I was teaching a physics class on Uniform Circular motion the other day which made me think about the concept of a circle.
A circle is defined as the locus of all points equidistant from a center. As any school kid can tell you a circle has both a circumference and a diameter and the relationship between the two is:
C = Pi*d
where C = Circumference
d = diamater (or 2 *radius)
Now Pi is an irrational number that does not terminate. So that we cannot say with 100% surety what its value is.
Therefore if we know exactly what the circles diameter is there will always be some uncertainty with respect to its circumference and if we know its circumference then its diameter is in doubt.

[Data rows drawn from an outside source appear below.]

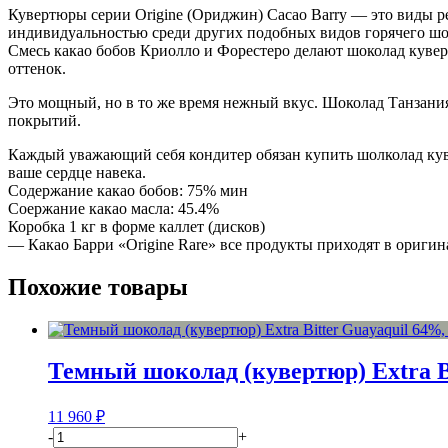
Кувертюры серии Origine (Ориджин) Cacao Barry — это виды ре
1
индивидуальностью среди других подобных видов горячего шок
кг.
Смесь какао бобов Криолло и Форестеро делают шоколад кувер
оттенок.
Это мощный, но в то же время нежный вкус. Шоколад Танзания
покрытий.
Каждый уважающий себя кондитер обязан купить шолколад куве
ваше сердце навека.
Содержание какао бобов: 75% мин
Соержание какао масла: 45.4%
Коробка 1 кг в форме каллет (дисков)
— Какао Барри «Origine Rare» все продукты приходят в оригин
Похожие товары
Темный шоколад (кувертюр) Extra Bi
11 960
₽
-
+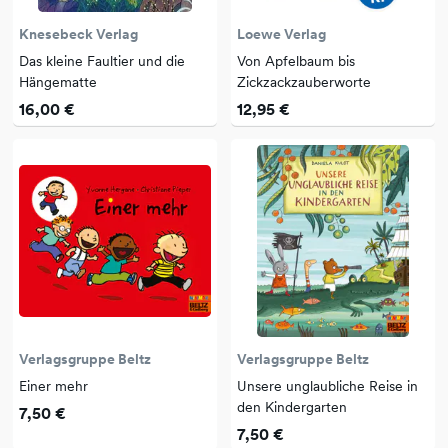
Knesebeck Verlag
Loewe Verlag
Das kleine Faultier und die
Von Apfelbaum bis
Hängematte
Zickzackzauberworte
16,00 €
12,95 €
Verlagsgruppe Beltz
Verlagsgruppe Beltz
Einer mehr
Unsere unglaubliche Reise in
den Kindergarten
7,50 €
7,50 €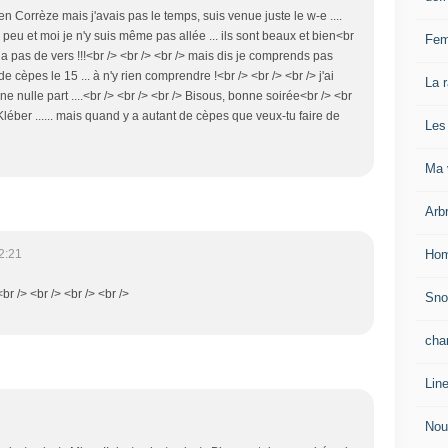
en Corrèze mais j'avais pas le temps, suis venue juste le w-e ....
 peu et moi je n'y suis même pas allée ... ils sont beaux et bien<br
Fem
 a pas de vers !!!<br /> <br /> <br /> mais dis je comprends pas
 de cèpes le 15 ... à n'y rien comprendre !<br /> <br /> <br /> j'ai
La 
ne nulle part ....<br /> <br /> <br /> Bisous, bonne soirée<br /> <br
 Kléber ...... mais quand y a autant de cèpes que veux-tu faire de
Les
Ma v
Arb
Hom
2:21
<br /> <br /> <br /> <br />
Sn
cha
Lin
Nou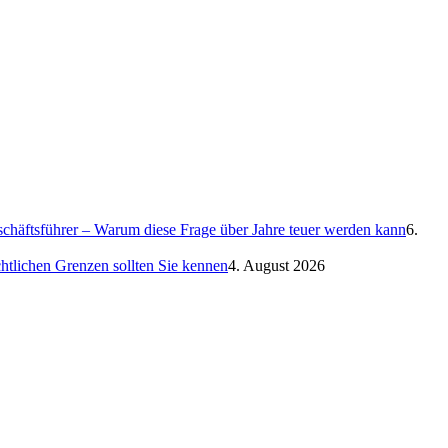
eschäftsführer – Warum diese Frage über Jahre teuer werden kann
6.
htlichen Grenzen sollten Sie kennen
4. August 2026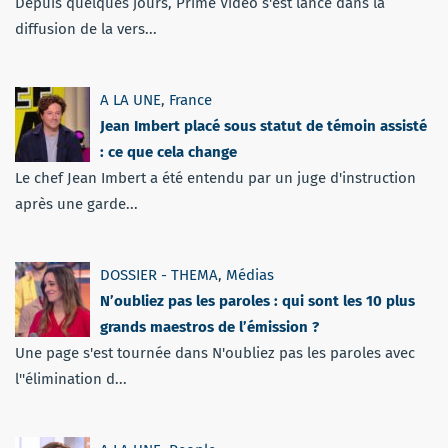
Depuis quelques jours, Prime Vidéo s'est lancé dans la
diffusion de la vers...
A LA UNE
,
France
Jean Imbert placé sous statut de témoin assisté
: ce que cela change
Le chef Jean Imbert a été entendu par un juge d'instruction
après une garde...
DOSSIER - THEMA
,
Médias
N’oubliez pas les paroles : qui sont les 10 plus
grands maestros de l’émission ?
Une page s'est tournée dans N'oubliez pas les paroles avec
l''élimination d...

So we cannot know both its diameter and its circumference. Since a circle has to have both a defineable circumference and diameter. We run into a mathematical paradox.

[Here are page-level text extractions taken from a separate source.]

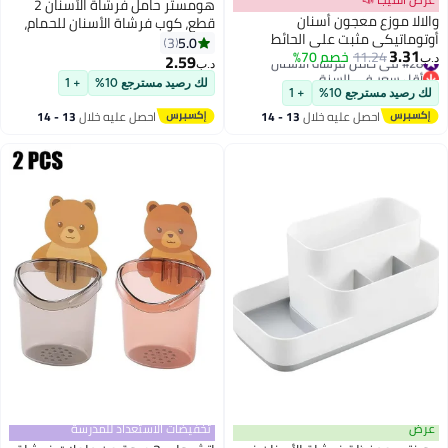
هومستر حامل فرشاة الأسنان 2
والالا موزع معجون أسنان
قطع، كوب فرشاة الأسنان للحمام،
أوتوماتيكي مثبت على الحائط
حامل فرشاة المكياج، منظم
5.0
3
3.31
#28 في حامل فرشاة الأسنان
11.24
خصم 70%
وحامل فرشاة أسنان مع كوبين
الملحقات وحامل فرشاة الأسنان
2.59
د.ب‏
د.ب‏
أقل سعر في السنة
مغناطيسيين
#28 في حامل فرشاة الأسنان
لك رصيد مسترجع 10%
+ 1
لك رصيد مسترجع 10%
+ 1
احصل عليه خلال
13 - 14
احصل عليه خلال
13 - 14
اغسطس
اغسطس
عرض
تخفيضات الاستعداد للمدرسة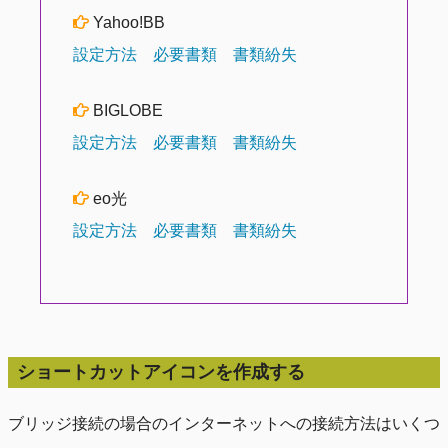
Yahoo!BB
設定方法
必要書類
書類紛失
BIGLOBE
設定方法
必要書類
書類紛失
eo光
設定方法
必要書類
書類紛失
ショートカットアイコンを作成する
ブリッジ接続の場合のインターネットへの接続方法はいくつ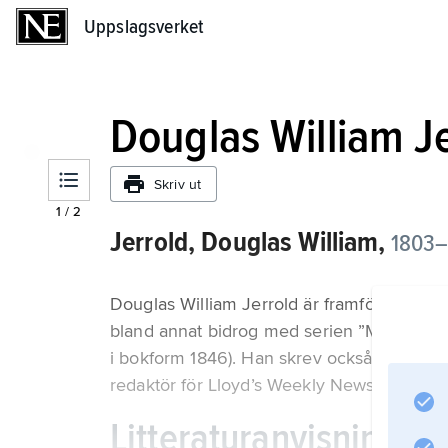
Uppslagsverket
Uppslagsverket
Douglas William J
Skriv ut
1
/
2
Jerrold, Douglas William,
1803–
Douglas William Jerrold är framför allt kän
bland annat bidrog med serien ”Mrs. Caudle
i bokform 1846). Han skrev också några i 
redaktör för Lloyd’s Weekly Newspaper. Far 
Litteraturanvisning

A number of resolutions to this paradox are:
a. Circles don't exist. Neither do other conics dependent on Pi for dimensions.
b. Pi is in reality a rational number.
c. Higher Dimensions account for the uncertainty in circle geometry (ie. 2-D Euclidean Geometry is a simplification even in the flattest worlds) - A String Theory type of Approach.
d. Pi is not a constant but fluctuates somehow creating an illusion of existence.
Another point to consider is whether circle uncertainty is the mechanism behind Heisenberg Indeterminancy? Does it also effect observation and if so how? Its worth thinking about.